Under the 52nd series of its online exhibition by Indira Gandhi Rashtriya Manav Sangrahalaya, today presented the Kumar Pottery of Salmora Village, Majuli, Assam situated in the Kumhar Para. Open Air Exhibition of Manav Sangrahalaya has been presented online with its basic information and photographs and videos.
About this exhibition, Praveen Kumar Mishra, Director, IGRMS said that – Majuli is an island in the mighty Brahmaputra river in Assam. Salmora village lies on the southeastern bank of the Majuli Island, and it is largely inhabited by the Kumar community, who are efficient potters and boat makers. It is said that the Kumars had their early settlement in Sadiya on the bank of River Brahmaputra in Upper Assam, and they migrated to this island in the quest for suitable clay for pottery in different phases during the period from the 13th to 16th Century A.D. Pottery in this village is traditionally handmade and practiced mainly by women.

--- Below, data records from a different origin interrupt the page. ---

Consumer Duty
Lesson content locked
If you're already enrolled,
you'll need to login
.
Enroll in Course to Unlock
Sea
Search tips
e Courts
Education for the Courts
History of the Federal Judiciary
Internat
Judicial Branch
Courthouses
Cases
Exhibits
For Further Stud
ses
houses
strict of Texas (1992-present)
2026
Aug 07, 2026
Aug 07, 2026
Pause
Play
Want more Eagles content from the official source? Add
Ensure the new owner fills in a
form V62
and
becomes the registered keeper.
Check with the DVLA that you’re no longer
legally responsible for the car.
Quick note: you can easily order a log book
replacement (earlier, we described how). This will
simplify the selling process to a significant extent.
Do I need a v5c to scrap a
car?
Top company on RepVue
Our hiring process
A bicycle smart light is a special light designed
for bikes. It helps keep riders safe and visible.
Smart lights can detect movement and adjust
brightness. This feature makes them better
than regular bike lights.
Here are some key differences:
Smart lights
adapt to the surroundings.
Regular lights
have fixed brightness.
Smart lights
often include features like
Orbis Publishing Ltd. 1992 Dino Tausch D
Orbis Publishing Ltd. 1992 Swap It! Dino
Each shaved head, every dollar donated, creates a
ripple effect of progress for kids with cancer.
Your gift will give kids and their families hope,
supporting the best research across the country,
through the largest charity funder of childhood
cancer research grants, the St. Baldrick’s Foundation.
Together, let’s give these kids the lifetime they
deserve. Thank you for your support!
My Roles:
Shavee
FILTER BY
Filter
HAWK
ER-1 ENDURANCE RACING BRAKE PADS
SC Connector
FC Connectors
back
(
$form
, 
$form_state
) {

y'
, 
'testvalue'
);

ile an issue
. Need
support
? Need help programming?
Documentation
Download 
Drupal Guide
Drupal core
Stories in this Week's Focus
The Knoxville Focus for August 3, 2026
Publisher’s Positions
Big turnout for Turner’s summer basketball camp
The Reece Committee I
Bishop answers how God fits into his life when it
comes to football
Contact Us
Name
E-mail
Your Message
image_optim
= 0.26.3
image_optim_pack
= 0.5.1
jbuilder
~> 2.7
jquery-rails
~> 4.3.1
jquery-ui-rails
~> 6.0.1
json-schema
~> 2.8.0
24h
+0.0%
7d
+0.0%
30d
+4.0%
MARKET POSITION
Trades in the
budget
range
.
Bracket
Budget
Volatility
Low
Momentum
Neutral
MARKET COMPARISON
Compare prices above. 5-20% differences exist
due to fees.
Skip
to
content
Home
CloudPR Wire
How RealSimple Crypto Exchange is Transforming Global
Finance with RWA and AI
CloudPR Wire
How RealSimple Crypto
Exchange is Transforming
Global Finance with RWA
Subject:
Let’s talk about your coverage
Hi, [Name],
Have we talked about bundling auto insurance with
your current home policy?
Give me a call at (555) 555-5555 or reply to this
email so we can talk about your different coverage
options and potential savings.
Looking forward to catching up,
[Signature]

They produce different varieties of utilitarian pots, ceremonial and decorative items, and supply to fulfill the people's demands in the island and other villages and towns. The inland water transport plying from the village to the nearby town carrying a large scale of pottery is a pleasing sight to the spectators.
At the onset of the monsoon, pits are prepared on the river bank to assemble clay during the floods. In the rainy season, the site gets filled with spanking new alluvium deposits on the river bank. Suitable clay is dug out and collected from 30-40 feet deep inside the pits and heaped on the river banks. The clay is then transported back to the yard of their homes. It is stored in a pit by mixing with water and covered with sand to reserve for their annual use. Pottery work begins after the monsoon is over.
The potters use traditional tools and devices for making pots., Kath- A wooden plank used mixing the clay with tempering sand and preparing lumps, Ethali- an earthen bowl for water-dipped with the cloth used at the time of shaping the rim, Afari- A shallow and wide earthen bowl with blunted bottom end used as a rotor to shape the pot, Pitan- A wooden or earthen club or a beater, Balia- A stone or mud anvil.